In 1807 Pálffy was among the association of court nobles that acquired the Theater an der Wien, as well as the leases of the other two theatres patronised by the court, the Burgtheater and the Theater am Kärntnertor. By degrees he became solely responsible for the court theaters, and in 1813 he acquired outright the Theater an der Wien, inducing Louis Spohr to come from his court appointment in Gotha to conduct its orchestra.

Count Pálffy was a dedicated patroniser of Ludwig van Beethoven, whom he reserved an honored place in his theatre—in close vicinity to the orchestra due to Beethoven's incipient deafness. According to Spohr, he nevertheless was vociferously accursed by the impetuous composer. Under Pálffy's directorship, the Theater an der Wien saw the premiere of Helmina von Chézy's Rosamunda, which sank without a trace, save for its incidental music by Franz Schubert, whose 1820 melodrama Die Zauberharfe found eight performances at the Theater, for which Schubert dedicated to Palffy his Grande Sonata in B-flat major (D 617).

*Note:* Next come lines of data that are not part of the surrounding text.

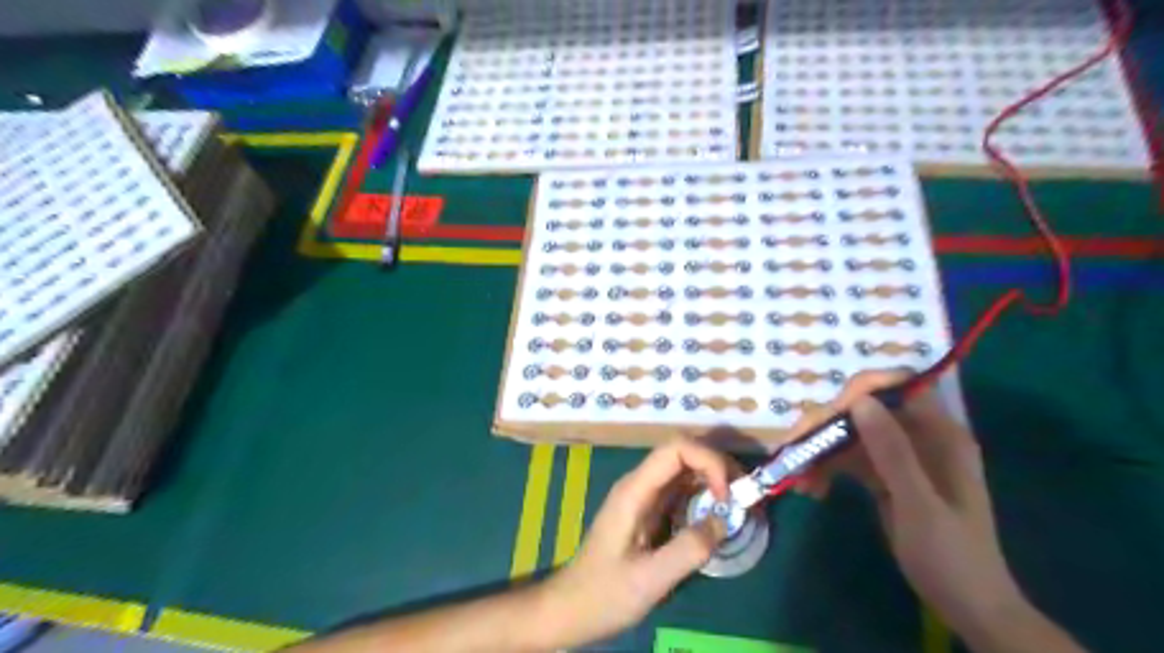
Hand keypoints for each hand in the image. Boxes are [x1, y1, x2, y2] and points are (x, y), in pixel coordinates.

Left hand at [541, 437, 729, 643]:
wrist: (571, 608)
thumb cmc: (605, 594)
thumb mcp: (649, 579)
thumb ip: (688, 549)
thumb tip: (725, 521)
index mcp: (635, 490)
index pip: (675, 448)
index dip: (708, 461)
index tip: (727, 496)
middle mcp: (640, 484)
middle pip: (683, 453)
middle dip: (718, 466)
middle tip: (745, 496)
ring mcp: (644, 497)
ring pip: (685, 470)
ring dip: (715, 479)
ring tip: (740, 504)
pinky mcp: (650, 512)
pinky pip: (682, 491)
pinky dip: (706, 496)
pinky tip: (720, 516)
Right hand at [806, 372, 1021, 636]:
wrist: (966, 606)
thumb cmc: (951, 556)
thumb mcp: (918, 505)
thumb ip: (892, 452)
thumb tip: (860, 401)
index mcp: (940, 435)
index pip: (898, 388)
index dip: (861, 391)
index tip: (827, 415)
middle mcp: (918, 437)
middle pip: (865, 411)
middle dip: (827, 426)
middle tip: (794, 447)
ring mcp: (900, 457)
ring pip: (850, 435)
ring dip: (821, 451)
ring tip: (798, 479)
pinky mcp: (884, 476)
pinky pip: (849, 460)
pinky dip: (828, 470)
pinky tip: (812, 489)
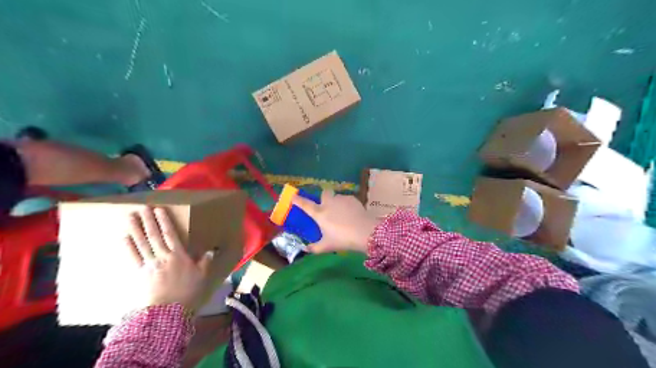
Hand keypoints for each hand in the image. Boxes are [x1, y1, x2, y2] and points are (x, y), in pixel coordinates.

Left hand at [124, 206, 213, 312]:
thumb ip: (204, 262)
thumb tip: (209, 250)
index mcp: (178, 255)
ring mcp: (149, 265)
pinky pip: (133, 257)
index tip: (159, 209)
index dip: (164, 221)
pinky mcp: (139, 274)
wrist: (168, 312)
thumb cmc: (187, 292)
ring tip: (130, 217)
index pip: (170, 234)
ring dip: (135, 229)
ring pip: (141, 243)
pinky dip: (128, 247)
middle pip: (153, 235)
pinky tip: (124, 238)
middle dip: (148, 220)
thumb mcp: (202, 276)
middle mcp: (162, 256)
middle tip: (142, 207)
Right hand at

He found fault with Spohr's 1813 opera Faust, so that Carl Maria von Weber arranged its premiere at the Prague Estates Theatre in 1816.

During the period of his proprietorship, which lasted until 1826, he offered opera and ballet and, to appeal to a wider Viennese audience, popular pantomime and variety acts, losing money in elaborate spectacles until he was forced to sell the theater at auction in 1826, and to disperse his library and collection of mineral specimens. Fearing arrest for his outstanding debts, he fled Vienna for Preßburg (Bratislava) where he remained for several years.